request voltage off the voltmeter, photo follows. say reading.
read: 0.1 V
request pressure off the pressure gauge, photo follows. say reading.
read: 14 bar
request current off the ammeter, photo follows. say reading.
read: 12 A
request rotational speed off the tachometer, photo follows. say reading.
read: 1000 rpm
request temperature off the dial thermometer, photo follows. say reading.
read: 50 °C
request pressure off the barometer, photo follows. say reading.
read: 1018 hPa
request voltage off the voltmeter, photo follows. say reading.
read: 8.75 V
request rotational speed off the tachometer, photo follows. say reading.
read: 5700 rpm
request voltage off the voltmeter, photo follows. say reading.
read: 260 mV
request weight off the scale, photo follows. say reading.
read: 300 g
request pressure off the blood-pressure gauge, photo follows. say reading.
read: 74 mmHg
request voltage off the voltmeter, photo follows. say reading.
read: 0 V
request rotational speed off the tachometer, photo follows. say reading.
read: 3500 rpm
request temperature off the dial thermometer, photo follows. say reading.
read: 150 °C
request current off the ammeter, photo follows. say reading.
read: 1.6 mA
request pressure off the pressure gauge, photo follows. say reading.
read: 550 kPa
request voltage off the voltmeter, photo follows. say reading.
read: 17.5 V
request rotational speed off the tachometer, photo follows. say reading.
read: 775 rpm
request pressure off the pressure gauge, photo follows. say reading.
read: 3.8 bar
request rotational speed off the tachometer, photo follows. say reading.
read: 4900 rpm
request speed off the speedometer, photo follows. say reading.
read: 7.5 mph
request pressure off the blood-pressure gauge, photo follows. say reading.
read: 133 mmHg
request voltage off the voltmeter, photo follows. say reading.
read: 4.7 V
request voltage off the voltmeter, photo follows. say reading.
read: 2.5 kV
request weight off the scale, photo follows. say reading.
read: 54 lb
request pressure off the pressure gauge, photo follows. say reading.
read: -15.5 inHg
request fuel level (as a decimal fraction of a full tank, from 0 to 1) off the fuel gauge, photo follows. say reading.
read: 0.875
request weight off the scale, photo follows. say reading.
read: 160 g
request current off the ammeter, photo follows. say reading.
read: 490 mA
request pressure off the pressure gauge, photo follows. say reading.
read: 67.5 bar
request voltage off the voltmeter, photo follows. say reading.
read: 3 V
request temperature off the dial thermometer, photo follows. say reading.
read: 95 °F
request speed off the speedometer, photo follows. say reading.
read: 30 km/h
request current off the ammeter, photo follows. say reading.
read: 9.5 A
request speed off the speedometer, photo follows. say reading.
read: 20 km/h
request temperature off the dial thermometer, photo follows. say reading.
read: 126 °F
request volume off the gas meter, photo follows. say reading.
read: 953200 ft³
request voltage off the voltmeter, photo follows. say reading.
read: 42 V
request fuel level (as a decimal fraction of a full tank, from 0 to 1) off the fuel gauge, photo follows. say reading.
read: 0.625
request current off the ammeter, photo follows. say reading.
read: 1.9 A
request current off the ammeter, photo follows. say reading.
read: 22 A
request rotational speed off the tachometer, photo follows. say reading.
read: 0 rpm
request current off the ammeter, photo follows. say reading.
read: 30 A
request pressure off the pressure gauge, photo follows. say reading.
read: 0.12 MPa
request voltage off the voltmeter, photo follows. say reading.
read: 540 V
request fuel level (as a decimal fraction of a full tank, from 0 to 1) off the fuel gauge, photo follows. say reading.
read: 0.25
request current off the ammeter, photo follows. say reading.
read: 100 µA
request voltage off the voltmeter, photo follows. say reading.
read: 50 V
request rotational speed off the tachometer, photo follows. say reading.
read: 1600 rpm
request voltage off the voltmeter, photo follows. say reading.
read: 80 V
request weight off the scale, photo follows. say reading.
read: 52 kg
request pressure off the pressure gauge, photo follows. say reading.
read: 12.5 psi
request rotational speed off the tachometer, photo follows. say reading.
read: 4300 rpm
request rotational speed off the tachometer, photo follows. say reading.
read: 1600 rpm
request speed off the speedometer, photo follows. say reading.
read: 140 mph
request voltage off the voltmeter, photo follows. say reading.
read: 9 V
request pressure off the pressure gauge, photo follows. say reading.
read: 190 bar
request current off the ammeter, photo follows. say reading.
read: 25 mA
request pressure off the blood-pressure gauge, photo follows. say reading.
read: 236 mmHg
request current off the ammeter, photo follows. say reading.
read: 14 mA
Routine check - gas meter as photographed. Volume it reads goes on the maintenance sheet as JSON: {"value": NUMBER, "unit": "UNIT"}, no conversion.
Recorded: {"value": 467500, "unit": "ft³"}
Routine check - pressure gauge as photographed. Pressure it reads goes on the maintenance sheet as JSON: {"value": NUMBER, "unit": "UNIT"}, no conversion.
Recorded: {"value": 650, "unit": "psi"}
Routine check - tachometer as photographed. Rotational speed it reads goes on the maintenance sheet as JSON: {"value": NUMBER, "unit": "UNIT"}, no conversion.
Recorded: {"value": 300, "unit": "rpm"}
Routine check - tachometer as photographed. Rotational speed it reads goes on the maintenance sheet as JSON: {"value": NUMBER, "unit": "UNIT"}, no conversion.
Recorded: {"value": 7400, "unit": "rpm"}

- - - - -

## TASK DESCRIPTION
Which lines in the items above contain the string "NUMBER"? Copy each of them in full. Case counts.

## RESPONSE TO THE TASK
Routine check - gas meter as photographed. Volume it reads goes on the maintenance sheet as JSON: {"value": NUMBER, "unit": "UNIT"}, no conversion.
Routine check - pressure gauge as photographed. Pressure it reads goes on the maintenance sheet as JSON: {"value": NUMBER, "unit": "UNIT"}, no conversion.
Routine check - tachometer as photographed. Rotational speed it reads goes on the maintenance sheet as JSON: {"value": NUMBER, "unit": "UNIT"}, no conversion.
Routine check - tachometer as photographed. Rotational speed it reads goes on the maintenance sheet as JSON: {"value": NUMBER, "unit": "UNIT"}, no conversion.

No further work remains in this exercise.